We are a group of 17 young people who have met for nearly three weeks, 25 July – 12 August 2016 at the Ecumenical Institute, Bossey, near Geneva, Switzerland. We came together from different parts of the world and from different religions. We are citizens of countries in Africa, Asia, Europe and the Middle East. We represent the Jewish, Christian and Muslim faiths. We have sought both to build an interfaith community together and also to deepen our knowledge and awareness of the issue of global migration, one of the most pressing concerns of our time. The theme of migration is of course interwoven with the reality of the current refugee crisis, in which millions of people are on the move because of their fears and lack of safety, but we acknowledged that migration is a phenomenon which extends well beyond the need for the support of those who are explicitly refugees, and it is linked to the reality of global inequality. Migration means that hope is still alive, and within our religious traditions faith can be a mean to preserve this hope.

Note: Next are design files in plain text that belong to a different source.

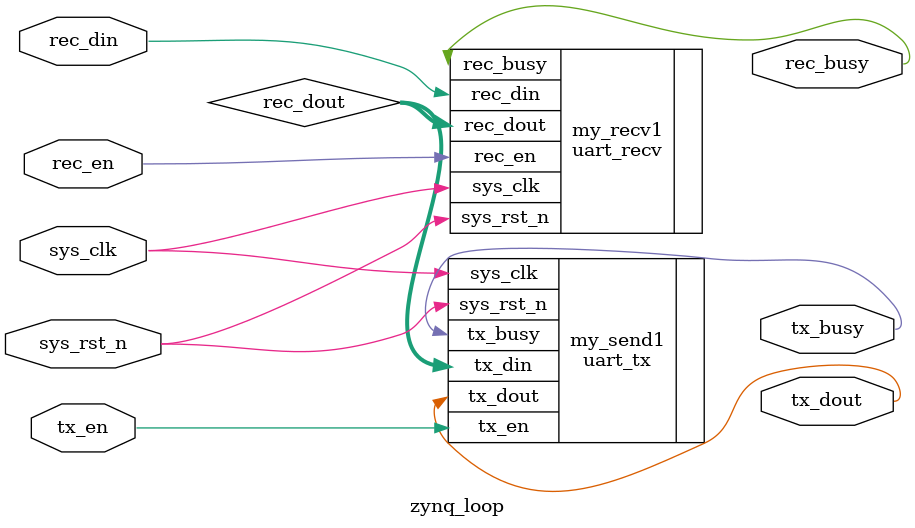
<source format=v>
`timescale 1ns/1ps

module zynq_loop
(
    input	         sys_clk,                   //系统时钟
    input            sys_rst_n,                 //系统复位，低电平有效
     
    input            tx_en,
    input            rec_en,
    input            rec_din,

    output           tx_dout,
    output           tx_busy,
    output           rec_busy
    );
/*
    wire [7:0] rec_dout;
    reg  [7:0] rec_dout;

    always@(*)begin
        tx_din = rec_dout;
    end
*/
    wire [7:0] rec_dout;
    parameter  CLK_FREQ = 50000000;
    parameter  UART_BPS = 115200;

    uart_recv my_recv1(
        .sys_clk(sys_clk),
        .sys_rst_n(sys_rst_n),
        .rec_en(rec_en),
        .rec_din(rec_din),

        .rec_dout(rec_dout),
        .rec_busy(rec_busy)
    );

    uart_tx my_send1 
        (
        .sys_clk(sys_clk),
        .sys_rst_n(sys_rst_n),
        .tx_en(tx_en),
        .tx_din(rec_dout),

        .tx_dout(tx_dout),
        .tx_busy(tx_busy)
        );


endmodule 
</source>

During our time together we reflected often and profoundly on the figure of Abraham, our common ancestor in faith. We explored how the story of Abraham himself is intrinsically connected with the reality of migration, and how, seen through this lens, migration can be both a positive and creative experience, both for migrants and for those who receive and host them. We noted how in all our scriptures the hospitality offered by Abraham to strangers is seen as a model for us to follow, offering us an opportunity to see the blessings of God in and through others, and a reminder that we all live in the hospitality of God.

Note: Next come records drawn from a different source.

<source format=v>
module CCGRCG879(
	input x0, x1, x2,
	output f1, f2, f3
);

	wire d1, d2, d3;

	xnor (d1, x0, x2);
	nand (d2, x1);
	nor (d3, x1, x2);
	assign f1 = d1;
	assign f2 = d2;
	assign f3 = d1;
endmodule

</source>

Our religious and scriptural traditions also have further valuable resources to encourage us to work for the support of the refugee, the migrant, the stranger, the neighbour whatever his or her race, religion, social class, nationality, gender or sexual orientation. Within Judaism the requirement not to oppress a ger, astranger’, is linked in the Book of Exodus to the people’s own foundational experience, “You shall not wrong a stranger or oppress him, for you were strangers in the land of Egypt” (Exodus 22.21, JPS). Christians hear at the heart of the New Testament the repeated and essential claim of the Golden Rule, “So in everything, do to others what you would have them do to you, for this sums up the Law and the Prophets” (Matthew 7.12, NRSV), and are required to put themselves in the shoes of the other, being encouraged to serve and love them. For Muslims the following Quranic injunction is a reminder that we are required to hold to a generous and expansive vision of what it means to be a neighbour: “Worship Allah and associate nothing with Him, and to parents do good, and to relatives, orphans, the needy, the near neighbour, the neighbour farther away, the companion at your side, the traveller, and those whom your right hands possess. Indeed, Allah does not like those who are self-deluding and boastful” (Sura 4.36).

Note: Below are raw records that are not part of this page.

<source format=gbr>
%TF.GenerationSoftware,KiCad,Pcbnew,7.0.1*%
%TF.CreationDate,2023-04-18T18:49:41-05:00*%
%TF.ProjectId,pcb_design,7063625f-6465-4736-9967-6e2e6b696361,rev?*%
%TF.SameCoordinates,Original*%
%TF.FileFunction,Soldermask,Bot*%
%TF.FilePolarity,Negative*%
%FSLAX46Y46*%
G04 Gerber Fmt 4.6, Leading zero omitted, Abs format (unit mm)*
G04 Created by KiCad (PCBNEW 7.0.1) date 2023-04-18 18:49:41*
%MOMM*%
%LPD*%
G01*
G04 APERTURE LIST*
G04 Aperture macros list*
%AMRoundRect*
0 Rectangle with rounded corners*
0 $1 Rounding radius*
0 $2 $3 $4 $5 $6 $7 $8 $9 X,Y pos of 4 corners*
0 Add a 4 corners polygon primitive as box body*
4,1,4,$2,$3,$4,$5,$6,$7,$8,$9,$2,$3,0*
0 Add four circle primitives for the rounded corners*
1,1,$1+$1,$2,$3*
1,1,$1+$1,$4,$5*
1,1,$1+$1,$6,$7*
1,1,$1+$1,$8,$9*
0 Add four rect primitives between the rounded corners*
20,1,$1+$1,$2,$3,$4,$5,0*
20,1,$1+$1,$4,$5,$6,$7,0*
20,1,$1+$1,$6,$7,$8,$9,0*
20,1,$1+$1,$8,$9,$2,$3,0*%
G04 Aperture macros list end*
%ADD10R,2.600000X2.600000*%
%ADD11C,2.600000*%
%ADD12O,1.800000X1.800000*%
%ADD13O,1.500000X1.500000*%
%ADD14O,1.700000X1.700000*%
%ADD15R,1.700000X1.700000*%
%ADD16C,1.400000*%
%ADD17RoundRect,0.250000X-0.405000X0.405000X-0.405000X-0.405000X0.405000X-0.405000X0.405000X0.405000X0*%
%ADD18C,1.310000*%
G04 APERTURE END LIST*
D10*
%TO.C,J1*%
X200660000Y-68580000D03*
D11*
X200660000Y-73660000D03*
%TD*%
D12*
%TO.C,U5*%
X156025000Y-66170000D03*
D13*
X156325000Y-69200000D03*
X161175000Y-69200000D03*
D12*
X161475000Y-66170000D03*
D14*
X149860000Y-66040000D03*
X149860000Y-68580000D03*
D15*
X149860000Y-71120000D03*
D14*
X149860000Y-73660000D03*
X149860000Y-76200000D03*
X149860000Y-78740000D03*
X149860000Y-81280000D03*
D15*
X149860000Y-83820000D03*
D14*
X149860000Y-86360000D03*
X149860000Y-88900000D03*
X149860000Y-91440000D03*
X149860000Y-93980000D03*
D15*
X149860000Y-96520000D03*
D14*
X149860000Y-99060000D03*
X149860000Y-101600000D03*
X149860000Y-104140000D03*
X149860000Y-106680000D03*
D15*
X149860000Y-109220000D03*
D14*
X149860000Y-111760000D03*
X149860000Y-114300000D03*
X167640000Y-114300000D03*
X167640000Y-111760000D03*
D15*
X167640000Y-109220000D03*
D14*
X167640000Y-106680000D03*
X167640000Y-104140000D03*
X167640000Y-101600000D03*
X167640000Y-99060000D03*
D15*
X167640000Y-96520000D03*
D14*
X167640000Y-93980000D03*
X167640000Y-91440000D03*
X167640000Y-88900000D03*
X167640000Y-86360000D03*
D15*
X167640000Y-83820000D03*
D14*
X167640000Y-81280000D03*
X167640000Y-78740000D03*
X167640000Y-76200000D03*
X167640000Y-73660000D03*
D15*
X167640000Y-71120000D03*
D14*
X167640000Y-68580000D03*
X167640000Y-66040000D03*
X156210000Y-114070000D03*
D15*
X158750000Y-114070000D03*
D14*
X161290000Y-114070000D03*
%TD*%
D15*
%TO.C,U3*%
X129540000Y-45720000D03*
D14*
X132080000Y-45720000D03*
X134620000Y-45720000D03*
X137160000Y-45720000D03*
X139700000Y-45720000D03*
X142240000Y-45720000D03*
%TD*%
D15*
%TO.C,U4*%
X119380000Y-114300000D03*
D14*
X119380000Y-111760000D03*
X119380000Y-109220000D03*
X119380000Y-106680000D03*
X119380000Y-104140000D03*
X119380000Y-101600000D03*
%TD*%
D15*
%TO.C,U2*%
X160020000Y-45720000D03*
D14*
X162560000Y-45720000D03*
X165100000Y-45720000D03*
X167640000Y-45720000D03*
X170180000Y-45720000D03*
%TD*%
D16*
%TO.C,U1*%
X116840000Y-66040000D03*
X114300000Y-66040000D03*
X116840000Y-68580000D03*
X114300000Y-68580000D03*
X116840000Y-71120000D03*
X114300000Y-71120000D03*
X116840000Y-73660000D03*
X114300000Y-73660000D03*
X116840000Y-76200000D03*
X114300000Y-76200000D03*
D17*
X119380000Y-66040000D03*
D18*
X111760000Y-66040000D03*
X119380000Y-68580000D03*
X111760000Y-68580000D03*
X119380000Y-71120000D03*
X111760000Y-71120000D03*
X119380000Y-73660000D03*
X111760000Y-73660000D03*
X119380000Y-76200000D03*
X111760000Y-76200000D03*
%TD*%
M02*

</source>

As young people, returning to our own countries and contexts at the end of our weeks together, we want to find ways to live out our vision in practical action. We were inspired by the words of the document “Welcoming the Stranger”, produced by the United Nations High Commissioner for Refugees (UNHCR) with the assistance of a wide variety of faith-based organisations, and hear its repeated commitment to “welcome the stranger” as being an injunction to ourselves personally rather than one which is simply the responsibility of our religious leaders. We believe strongly in the importance of education, encouraging people from an early age to understand the other, reducing racism, educating people to be respectful and having a grasp of what it means to be a refugee or migrant, and creating shared experiences such as the involvement of our fellow citizens in the process of enabling migrants to be integrated in our societies. We were particularly aware of a wide variety of gender related issues linked to migration. These included the need to develop a support system to reduce sexual violence, and the importance of safe-guarding and extending laws about the entitlement of women to pass on their nationality to their children to mitigate the problem of statelessness. We are only too aware of the link between religious extremism and the reality of migration, and know that it is a pressing need to strive against extremist attitudes in our religious communities.

We believe that if we walk in the footpath of a stranger we shall discover things that we never knew.